A poluição visual causada por fios nas cidades exige um novo ordenamento urbano e a criação de uma infraestrutura de fibra óptica.
A poluição visual das cidades e a necessidade de um novo ordenamento urbano

Ao caminhar pelas ruas de muitas cidades brasileiras, é impossível não notar a desordem causada por um emaranhado de fios e cabos que se estendem pelos postes. Essa “macarronada” de cabos é resultado do compartilhamento caótico entre as distribuidoras de energia elétrica e as empresas de telecomunicações. O problema se agrava com a instalação clandestina de cabos por provedores não autorizados ou por aqueles que ignoram as normas que limitam a quantidade de fixações por poste.

De acordo com as regulamentações, cada poste deve ter uma faixa de ocupação que permite apenas cinco ou seis pontos de fixação para as telecomunicações. No entanto, a realidade é bem diferente, com muitos cabos pendurados de maneira desordenada.

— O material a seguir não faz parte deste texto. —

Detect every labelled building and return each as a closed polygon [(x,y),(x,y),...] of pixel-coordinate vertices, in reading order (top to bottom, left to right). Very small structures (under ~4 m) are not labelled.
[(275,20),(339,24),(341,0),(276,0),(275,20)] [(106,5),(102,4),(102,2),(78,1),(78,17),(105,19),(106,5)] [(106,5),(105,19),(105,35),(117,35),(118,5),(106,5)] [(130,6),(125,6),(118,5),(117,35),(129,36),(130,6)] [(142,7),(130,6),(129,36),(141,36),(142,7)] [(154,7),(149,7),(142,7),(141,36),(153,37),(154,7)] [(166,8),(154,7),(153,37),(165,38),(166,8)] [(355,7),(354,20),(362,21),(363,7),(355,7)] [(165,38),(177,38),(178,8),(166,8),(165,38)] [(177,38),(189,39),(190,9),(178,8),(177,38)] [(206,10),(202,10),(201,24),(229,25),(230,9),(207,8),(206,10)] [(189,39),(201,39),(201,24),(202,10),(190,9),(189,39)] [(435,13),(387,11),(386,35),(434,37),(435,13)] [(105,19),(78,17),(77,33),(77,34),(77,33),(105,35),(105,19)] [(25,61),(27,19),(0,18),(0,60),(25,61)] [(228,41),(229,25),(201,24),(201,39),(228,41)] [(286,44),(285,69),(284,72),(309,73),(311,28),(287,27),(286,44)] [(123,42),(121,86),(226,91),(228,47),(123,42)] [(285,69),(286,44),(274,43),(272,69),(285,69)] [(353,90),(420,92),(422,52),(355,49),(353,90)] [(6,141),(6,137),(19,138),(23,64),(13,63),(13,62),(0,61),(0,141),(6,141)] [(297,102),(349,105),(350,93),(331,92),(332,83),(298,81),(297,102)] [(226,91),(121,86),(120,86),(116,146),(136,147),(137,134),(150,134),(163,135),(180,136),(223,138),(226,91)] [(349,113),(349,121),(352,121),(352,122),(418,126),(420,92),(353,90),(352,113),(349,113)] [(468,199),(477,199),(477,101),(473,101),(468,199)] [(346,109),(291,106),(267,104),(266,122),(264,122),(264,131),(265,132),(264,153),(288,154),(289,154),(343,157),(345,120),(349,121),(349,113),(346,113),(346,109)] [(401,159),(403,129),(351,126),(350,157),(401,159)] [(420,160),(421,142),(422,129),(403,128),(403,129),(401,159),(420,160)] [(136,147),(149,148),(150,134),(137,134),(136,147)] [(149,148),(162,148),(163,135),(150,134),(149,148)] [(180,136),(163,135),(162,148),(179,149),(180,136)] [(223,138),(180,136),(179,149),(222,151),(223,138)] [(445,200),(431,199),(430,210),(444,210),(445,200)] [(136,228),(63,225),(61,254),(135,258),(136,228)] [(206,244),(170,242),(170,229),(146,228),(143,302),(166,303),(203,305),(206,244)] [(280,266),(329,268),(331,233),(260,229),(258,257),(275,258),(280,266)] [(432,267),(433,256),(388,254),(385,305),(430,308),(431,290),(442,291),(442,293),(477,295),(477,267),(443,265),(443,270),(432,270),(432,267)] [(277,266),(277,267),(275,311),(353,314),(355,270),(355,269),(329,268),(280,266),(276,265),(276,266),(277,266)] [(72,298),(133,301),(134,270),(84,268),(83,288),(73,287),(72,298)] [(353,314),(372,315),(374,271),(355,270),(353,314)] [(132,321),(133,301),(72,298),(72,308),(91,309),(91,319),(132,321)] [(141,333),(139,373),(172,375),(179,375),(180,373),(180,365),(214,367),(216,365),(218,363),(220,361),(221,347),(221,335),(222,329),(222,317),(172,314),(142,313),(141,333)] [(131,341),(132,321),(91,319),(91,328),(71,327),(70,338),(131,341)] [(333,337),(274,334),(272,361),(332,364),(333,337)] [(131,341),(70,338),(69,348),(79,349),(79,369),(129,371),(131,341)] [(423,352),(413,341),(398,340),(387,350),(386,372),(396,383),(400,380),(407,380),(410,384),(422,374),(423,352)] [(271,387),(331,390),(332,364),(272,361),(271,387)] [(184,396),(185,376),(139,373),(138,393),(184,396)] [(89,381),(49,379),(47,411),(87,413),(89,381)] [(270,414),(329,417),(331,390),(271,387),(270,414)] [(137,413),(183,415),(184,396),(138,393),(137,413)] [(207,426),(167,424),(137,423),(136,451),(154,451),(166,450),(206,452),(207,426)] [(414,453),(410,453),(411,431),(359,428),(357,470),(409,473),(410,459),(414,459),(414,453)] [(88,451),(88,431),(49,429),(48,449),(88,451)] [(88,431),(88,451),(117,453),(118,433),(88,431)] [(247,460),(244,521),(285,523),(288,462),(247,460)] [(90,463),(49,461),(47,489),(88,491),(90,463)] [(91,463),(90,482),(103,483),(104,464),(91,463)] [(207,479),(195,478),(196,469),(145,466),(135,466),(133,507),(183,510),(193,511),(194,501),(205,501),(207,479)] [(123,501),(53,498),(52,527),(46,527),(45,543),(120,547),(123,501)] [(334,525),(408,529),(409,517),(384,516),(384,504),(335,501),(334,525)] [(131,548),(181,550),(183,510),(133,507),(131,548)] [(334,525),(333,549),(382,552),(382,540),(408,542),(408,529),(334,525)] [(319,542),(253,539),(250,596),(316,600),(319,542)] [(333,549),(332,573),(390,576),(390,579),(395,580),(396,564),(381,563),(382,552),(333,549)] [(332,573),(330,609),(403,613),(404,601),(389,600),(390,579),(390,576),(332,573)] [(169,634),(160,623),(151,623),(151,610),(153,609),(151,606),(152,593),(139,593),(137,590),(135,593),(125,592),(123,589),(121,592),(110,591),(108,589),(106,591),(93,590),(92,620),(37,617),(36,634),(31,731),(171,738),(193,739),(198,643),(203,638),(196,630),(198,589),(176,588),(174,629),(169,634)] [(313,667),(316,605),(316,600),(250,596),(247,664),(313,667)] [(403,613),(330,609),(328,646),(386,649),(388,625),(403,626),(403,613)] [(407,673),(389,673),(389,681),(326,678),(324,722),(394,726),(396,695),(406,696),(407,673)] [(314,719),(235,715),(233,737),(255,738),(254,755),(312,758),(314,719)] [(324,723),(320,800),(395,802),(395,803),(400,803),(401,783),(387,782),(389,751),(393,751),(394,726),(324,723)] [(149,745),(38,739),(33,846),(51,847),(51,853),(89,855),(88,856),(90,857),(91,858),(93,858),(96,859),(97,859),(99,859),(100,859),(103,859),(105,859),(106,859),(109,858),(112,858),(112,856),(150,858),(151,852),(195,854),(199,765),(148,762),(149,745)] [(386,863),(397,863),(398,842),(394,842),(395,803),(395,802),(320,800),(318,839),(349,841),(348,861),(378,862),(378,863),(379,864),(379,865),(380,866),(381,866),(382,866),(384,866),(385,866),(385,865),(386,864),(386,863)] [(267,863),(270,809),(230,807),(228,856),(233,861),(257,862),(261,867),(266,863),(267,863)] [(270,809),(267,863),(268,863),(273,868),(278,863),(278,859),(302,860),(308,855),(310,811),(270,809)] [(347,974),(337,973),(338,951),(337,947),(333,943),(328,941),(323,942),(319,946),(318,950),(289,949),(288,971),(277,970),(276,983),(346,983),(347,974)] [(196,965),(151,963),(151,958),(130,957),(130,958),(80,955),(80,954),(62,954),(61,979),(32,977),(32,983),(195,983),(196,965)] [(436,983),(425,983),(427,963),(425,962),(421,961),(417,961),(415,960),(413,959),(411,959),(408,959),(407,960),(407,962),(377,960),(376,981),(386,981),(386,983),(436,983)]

Para tentar solucionar essa questão, o artigo 16 do decreto nº 12.068/2024 estabelece que as distribuidoras de eletricidade devem ceder os postes a um novo agente, denominado “posteiro”, para exploração comercial. Essa interpretação, segundo a Advocacia-Geral da União, visa organizar o uso dos postes e acabar com a bagunça atual.

Entretanto, as distribuidoras e algumas empresas de telecomunicações defendem que essa cessão deve ocorrer apenas em casos de desempenho insatisfatório da concessionária de eletricidade. Para isso, apoiam a aprovação do PL 3.220/2019, que atualmente está em tramitação na Câmara dos Deputados. Pessoalmente, vejo com bons olhos essa proposta, pois ela pode facilitar a distinção entre os cabos autorizados e os não autorizados.

Idealmente, a solução seria a criação de uma infraestrutura única de fibra óptica de alta capacidade, conhecida como rede neutra. Com essa estrutura, os provedores de internet poderiam alugar frações da capacidade da rede, eliminando a necessidade de instalação de cabos próprios. O posteiro, nesse cenário, seria o responsável pela operação da rede neutra, regulada pela Anatel, e pagaria à distribuidora de energia uma tarifa pelo uso dos postes.

Estudos indicam que a implementação dessa rede neutra em todo o Brasil exigiria um investimento na casa das dezenas de bilhões de reais ao longo de uma década. Contudo, a longo prazo, esse investimento poderia resultar em uma redução dos preços, devido ao aumento da eficiência.

Um passo crucial para um novo ordenamento urbano é a remoção dos cabos clandestinos. Embora as distribuidoras tenham o direito teórico de retirar esses cabos, na prática, elas enfrentam barreiras significativas. A dificuldade em notificar previamente as empresas de telecomunicações clandestinas faz com que as distribuidoras hesitem em agir, temendo as repercussões negativas de deixar áreas sem acesso à internet ou TV a cabo, o que poderia afetar serviços essenciais como delegacias e hospitais.

A complacência com a instalação irregular de cabos, no entanto, traz custos elevados para a sociedade, tanto em termos de segurança quanto de poluição visual. Portanto, é fundamental criar um arcabouço jurídico que permita a retirada de sinais irregulares sem receio de sanções, priorizando o ordenamento urbano e o funcionamento das empresas de telecomunicações que atuam dentro da legalidade.